*** Opening Extracted text ***

Error: duplicate GFF ID 'ENST00000361547' encountered!
    [FAILED]
Error: could not execute gtf_to_sam

This I was not able to find solution for this bug :-( So I was continue with hg19. So probably I should download from iGenomes reference gene and gtf file and make all pipeline again.. What do you mean replicates? And where can I find it?

HERE IS MY PIPELINE FOR ucsc.hg19 reference genome and ucsc refgene gtf file:

./tophat2 -o tp_out --library-type fr-unstranded -r 260 --fusion-search -G /home/refgene.gtf -p8 --b2-very-sensitive /home/ucsc.hg19.fasta /home/R1_001.fastq /home/R2_001.fastq --rg-id Sample --rg-sample sample --rg-library rna-seq --rg-platform Illumina
./cufflinks -p 8 --library-type fr-unstranded -o cufflinks_out_gtf -G /home/refgene.gtf /home/tophat-/accepted_hits.bam

This I repeat for all samples.

*** Closing Extracted text ***
*** Opening Record set ***

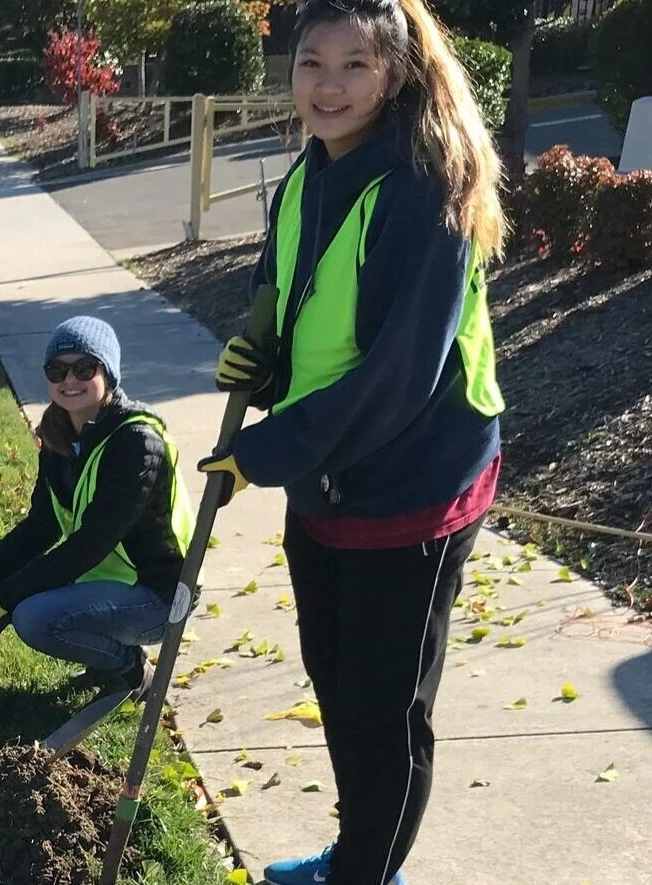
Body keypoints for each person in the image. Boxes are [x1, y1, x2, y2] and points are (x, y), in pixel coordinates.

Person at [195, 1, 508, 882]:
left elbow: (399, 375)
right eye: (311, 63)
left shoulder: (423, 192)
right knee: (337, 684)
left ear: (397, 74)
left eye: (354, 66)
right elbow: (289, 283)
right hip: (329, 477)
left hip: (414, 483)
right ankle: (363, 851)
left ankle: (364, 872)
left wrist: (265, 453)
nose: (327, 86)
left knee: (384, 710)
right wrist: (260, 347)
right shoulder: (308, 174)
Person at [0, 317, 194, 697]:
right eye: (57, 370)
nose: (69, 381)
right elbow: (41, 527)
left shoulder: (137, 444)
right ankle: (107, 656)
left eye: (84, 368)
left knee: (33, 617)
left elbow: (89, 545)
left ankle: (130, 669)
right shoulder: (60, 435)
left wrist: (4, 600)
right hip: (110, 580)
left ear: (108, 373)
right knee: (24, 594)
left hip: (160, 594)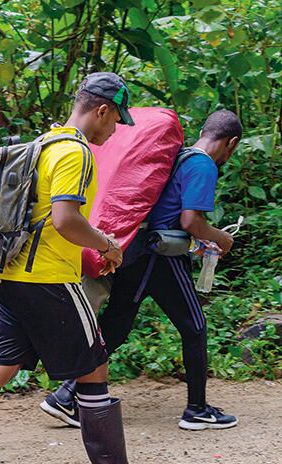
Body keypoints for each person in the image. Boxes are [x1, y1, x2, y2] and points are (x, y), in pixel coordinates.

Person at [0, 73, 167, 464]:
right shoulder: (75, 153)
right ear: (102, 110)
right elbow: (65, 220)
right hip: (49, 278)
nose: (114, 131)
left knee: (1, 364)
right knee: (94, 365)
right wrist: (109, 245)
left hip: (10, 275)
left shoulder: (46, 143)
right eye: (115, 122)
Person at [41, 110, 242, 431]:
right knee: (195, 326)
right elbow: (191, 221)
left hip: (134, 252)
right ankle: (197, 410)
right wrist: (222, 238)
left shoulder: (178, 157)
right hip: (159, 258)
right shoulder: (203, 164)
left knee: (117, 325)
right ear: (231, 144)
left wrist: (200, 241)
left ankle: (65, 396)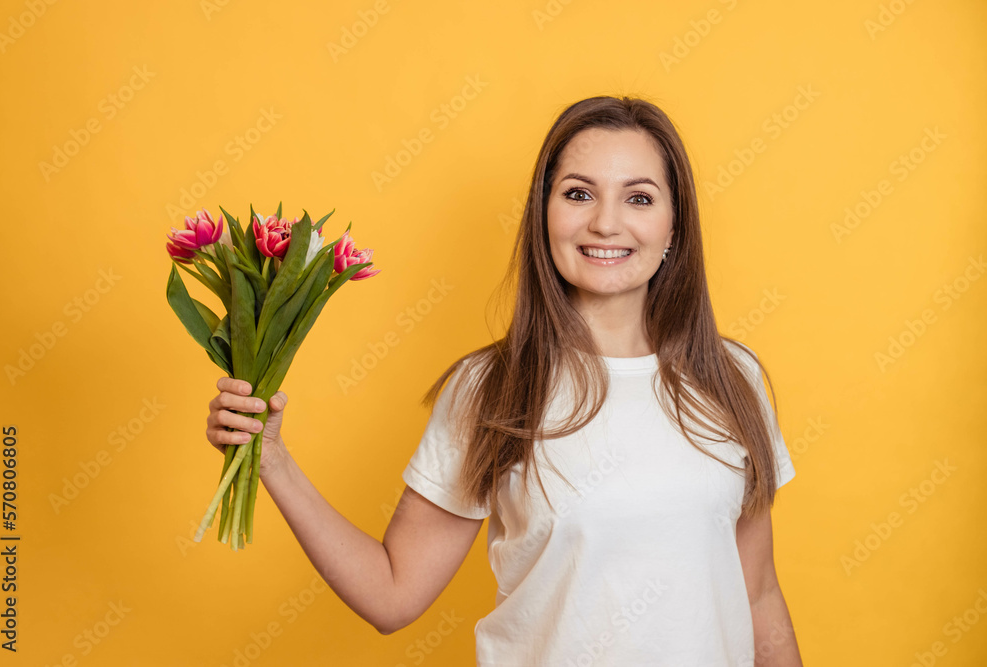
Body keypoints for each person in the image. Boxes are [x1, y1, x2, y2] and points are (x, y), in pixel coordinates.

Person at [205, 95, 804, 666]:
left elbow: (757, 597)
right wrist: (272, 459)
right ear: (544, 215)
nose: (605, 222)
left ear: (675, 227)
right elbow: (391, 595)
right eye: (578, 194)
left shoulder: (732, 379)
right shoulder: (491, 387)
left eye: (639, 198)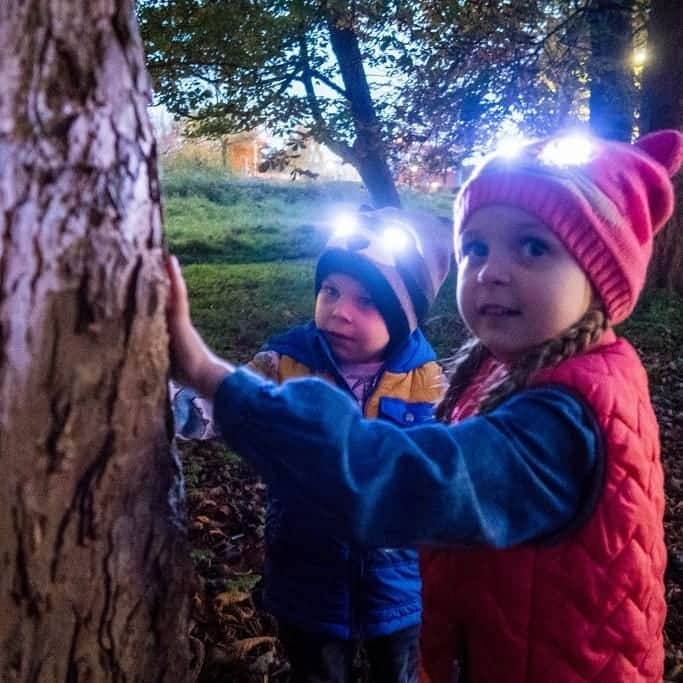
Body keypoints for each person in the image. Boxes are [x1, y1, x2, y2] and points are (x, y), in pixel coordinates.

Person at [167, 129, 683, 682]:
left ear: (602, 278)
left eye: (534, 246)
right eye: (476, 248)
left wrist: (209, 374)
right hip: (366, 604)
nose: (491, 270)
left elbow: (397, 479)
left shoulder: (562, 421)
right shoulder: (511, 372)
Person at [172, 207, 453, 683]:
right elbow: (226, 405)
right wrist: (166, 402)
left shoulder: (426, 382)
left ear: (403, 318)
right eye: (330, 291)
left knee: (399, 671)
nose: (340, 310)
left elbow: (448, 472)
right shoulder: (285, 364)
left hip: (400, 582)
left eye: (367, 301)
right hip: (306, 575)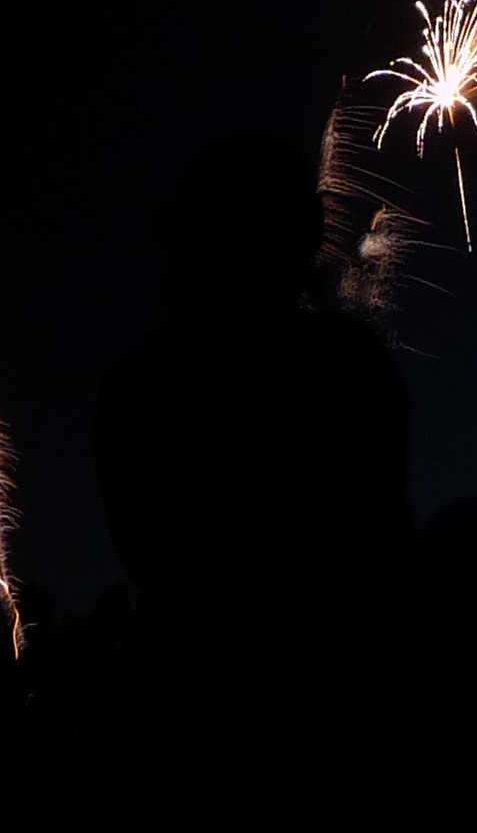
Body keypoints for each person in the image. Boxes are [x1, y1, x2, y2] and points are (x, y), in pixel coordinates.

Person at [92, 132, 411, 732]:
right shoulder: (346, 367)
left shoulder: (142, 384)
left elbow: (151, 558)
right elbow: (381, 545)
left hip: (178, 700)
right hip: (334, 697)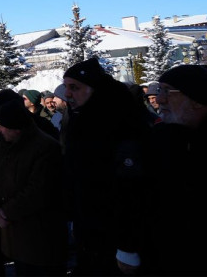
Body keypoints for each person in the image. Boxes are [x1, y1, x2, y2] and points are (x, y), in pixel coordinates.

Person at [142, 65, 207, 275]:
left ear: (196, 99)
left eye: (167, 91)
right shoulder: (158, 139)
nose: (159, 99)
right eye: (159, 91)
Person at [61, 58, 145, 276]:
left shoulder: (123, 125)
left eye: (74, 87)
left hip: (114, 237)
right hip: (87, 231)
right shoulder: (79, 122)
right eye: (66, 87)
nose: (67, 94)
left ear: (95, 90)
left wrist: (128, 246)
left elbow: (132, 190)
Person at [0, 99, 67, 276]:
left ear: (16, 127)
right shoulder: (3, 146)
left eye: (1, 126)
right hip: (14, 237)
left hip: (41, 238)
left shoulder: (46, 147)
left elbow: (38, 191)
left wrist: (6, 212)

*** Closing Record set ***

Continue the forum post about the TopHat and Cufflinks RNA-seq pipeline, starting after its final sentence.

- Answer to this exercise -
./cuffmerge -o all_samples_merged -s /home/ucsc.hg19.fasta assemblies.txt -g /home/refgene.gtf -p 8 assemblies.txt

And finally cuffdiff.

./cuffdiff -o all_samples_diff -L 1,2,3,4,5,6,7,8,9,10 -b /home/ucsc.hg19.fasta -u all_samples_merged/merged.gtf -p 8 --library-type fr-unstranded -c 5 PATH/TO/ALL/MY/BAMS

And finally I run R - CummeRbund and have issue explained above . Sorry maybe for stupid questions.

Paul.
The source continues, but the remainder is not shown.